This money printing has lasted so long that the US economic cycle is imminently due for another downturn- the average length of each economic cycle in the U.S. is roughly 6 years. By the time the next crisis hits, there will be very few levers left for central banks to pull without getting into some really funny business.

It wasn’t until September 2017 that the U.S. Federal Reserve finally announced an end to the current program, with a plan to begin selling-off and reducing its own US$4.5 trillion portfolio beginning in October 2017.

How these central banks plan to sell these US$19 trillion in assets someday without completely blowing up the world economy is anyone’s guess. That’s about the same in value as trying to sell every single share in every single company listed on the stock markets of Australia, London, Shanghai, New Zealand, Hong Kong, Germany, Japan and Singapore. I would think a primary school student would be able to tell you that this is all going to end up going horribly wrong.

To put into perspective how perverted things are right now, in September 2017, Austria issued a 100 year euro denominated bond which yields a pathetic 2.1% per annum. That’s for one hundred years. The buyers of these bonds, who, on the balance of probability, were most likely in high school or university during the global financial crisis, think that earning a miniscule 2.1% per annum every year over 100 years is a better investment than well anything else that they could invest in- stocks, real estate, you name it, for one hundred years. They are also betting that inflation won’t be higher than 2.1% on average for one hundred years, because otherwise they would lose money. This is even though in 20 years time they’ll be holding a bond with 80 years left to go to be paid out in a currency that may no longer exist. The only way the value of these bonds will go up is if the world continues to fall apart, causing the European Central Bank to cut its interest rate further and keep it lower for 100 years. Since the ECB refinancing rate is currently zero percent, that would mean that if you wanted to borrow money from the European Central Bank, it would literally have to pay you for the pleasure of borrowing money from it. The other important thing to remember is that on maturity, everyone that bought that bond in September will be dead.

(Data listing)
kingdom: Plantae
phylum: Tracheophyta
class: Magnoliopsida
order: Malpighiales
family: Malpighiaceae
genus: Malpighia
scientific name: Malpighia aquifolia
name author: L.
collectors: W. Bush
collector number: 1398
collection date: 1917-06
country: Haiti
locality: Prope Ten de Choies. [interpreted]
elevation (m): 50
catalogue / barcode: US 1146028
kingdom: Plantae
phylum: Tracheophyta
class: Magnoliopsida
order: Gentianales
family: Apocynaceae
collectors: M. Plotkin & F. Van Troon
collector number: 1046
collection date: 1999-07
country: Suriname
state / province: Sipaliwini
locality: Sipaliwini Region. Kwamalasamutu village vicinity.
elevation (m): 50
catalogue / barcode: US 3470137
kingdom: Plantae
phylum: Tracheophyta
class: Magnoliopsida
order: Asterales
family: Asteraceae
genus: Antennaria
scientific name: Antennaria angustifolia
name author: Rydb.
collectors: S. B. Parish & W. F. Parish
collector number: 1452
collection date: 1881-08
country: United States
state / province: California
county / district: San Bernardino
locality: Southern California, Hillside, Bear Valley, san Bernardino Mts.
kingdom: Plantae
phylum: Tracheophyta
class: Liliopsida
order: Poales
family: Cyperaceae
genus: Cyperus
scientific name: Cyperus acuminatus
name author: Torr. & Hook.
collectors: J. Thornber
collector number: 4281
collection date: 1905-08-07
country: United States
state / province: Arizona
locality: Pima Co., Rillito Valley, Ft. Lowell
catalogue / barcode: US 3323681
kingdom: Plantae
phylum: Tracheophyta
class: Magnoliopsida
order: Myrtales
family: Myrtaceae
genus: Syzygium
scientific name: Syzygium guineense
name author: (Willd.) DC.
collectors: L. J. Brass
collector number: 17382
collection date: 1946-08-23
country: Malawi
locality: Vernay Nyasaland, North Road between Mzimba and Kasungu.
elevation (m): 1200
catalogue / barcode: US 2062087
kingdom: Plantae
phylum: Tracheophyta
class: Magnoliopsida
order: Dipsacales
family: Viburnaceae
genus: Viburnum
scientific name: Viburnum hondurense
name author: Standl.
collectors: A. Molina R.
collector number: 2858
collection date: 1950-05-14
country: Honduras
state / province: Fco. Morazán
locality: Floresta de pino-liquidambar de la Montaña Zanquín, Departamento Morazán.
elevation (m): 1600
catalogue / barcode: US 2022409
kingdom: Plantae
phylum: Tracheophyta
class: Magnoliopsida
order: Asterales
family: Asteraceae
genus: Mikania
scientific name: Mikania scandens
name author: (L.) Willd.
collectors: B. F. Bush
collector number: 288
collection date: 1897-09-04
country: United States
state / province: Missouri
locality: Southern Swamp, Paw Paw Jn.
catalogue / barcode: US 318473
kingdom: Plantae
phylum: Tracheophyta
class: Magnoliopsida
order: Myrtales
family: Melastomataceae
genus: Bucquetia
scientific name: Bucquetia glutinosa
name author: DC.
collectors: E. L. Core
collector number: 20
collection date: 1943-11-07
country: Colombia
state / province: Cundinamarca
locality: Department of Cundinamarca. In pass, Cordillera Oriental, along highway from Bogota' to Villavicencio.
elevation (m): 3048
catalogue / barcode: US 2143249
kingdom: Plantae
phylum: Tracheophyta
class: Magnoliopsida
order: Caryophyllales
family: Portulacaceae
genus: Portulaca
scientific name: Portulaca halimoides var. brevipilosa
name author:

EXERCISE SET =
A – Answer these questions using the text on central bank assets:
(i) Roughly how long is the average economic cycle in the U.S.?
(ii) What is the value of the U.S. Federal Reserve's own portfolio?
(iii) What annual yield does the 100-year bond issued by Austria pay?
B – Reproduce the text on central bank assets from "This money printing" up to and including "really funny business.", switching "downturn" to "recession".
The data were drawn from a source other than the text.

SOLUTION LIST =
A –
(i) Roughly 6 years.
(ii) US$4.5 trillion.
(iii) 2.1% per annum.

B –
This money printing has lasted so long that the US economic cycle is imminently due for another recession- the average length of each economic cycle in the U.S. is roughly 6 years. By the time the next crisis hits, there will be very few levers left for central banks to pull without getting into some really funny business.